3 months ago | Likes 2 Dislikes 0

It's basically just doing math for how often words appear after the prior word.
And then weighs the words before that word for how often both words come before it and so on for a set distance depending on the AI's algorithm.
And the weighting starts from the prompt the user writes. That prompt is what initiates the equation. And it uses its training data to work to calculate how often words come after each other.

3 months ago | Likes 1 Dislikes 1

It's important to note that it doesn't actually "start" with the user prompt. There's the "system prompt" that's hidden from the user that's actually at the start, and the LLM is ingesting the entire chat history (and possibly previous chats with the user) to generate the next string of text.

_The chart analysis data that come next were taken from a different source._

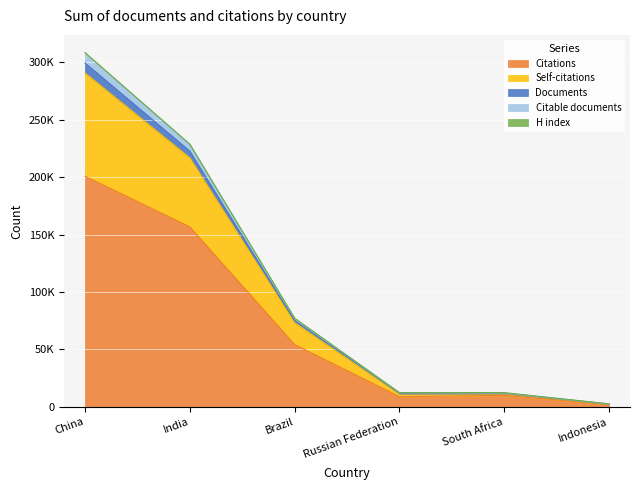

True or false: Documents and Citable documents cross at least once.

False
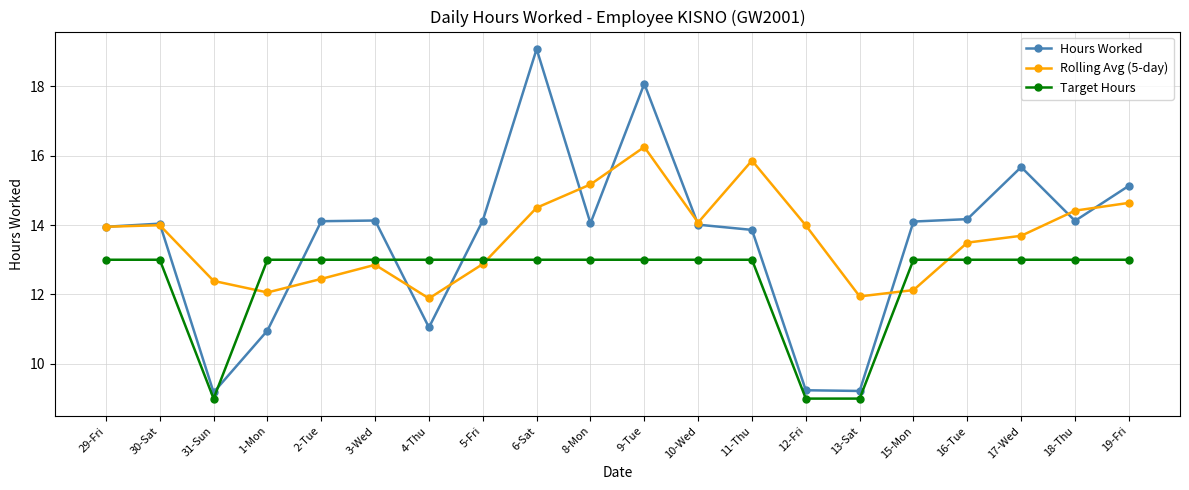

Rank the series at 2-Tue from highest to lowest value.

Hours Worked, Target Hours, Rolling Avg (5-day)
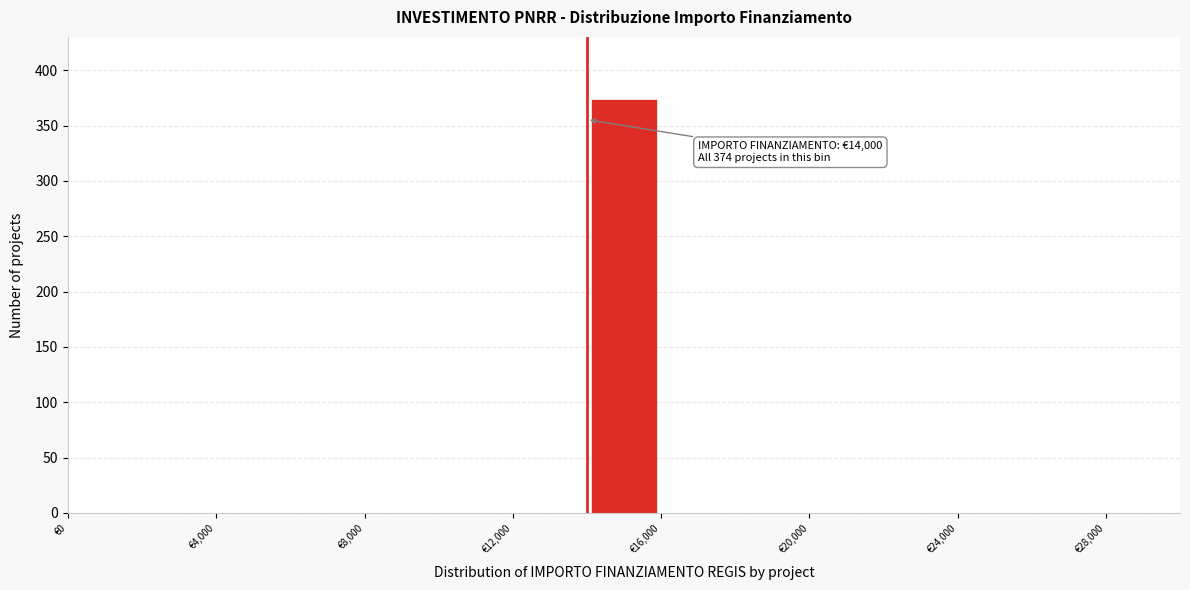

Over which range of the x-axis is the bar tallest?

14000 to 16000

3 months ago | Likes 1 Dislikes 0

When I hear bosses and superiors saying shit like this, makes me wanna go:

3 months ago | Likes 57 Dislikes 0

Weird you would call someone so stupid "superior", what does that make you?

3 months ago | Likes 2 Dislikes 41

Here's how you make your point without being a douche: "They aren't your superiors...they just outrank you"

3 months ago | Likes 9 Dislikes 0

...someone who understands words have multiple meanings???

3 months ago | Likes 15 Dislikes 0

A person in an inferior position in the corporate hierarchy?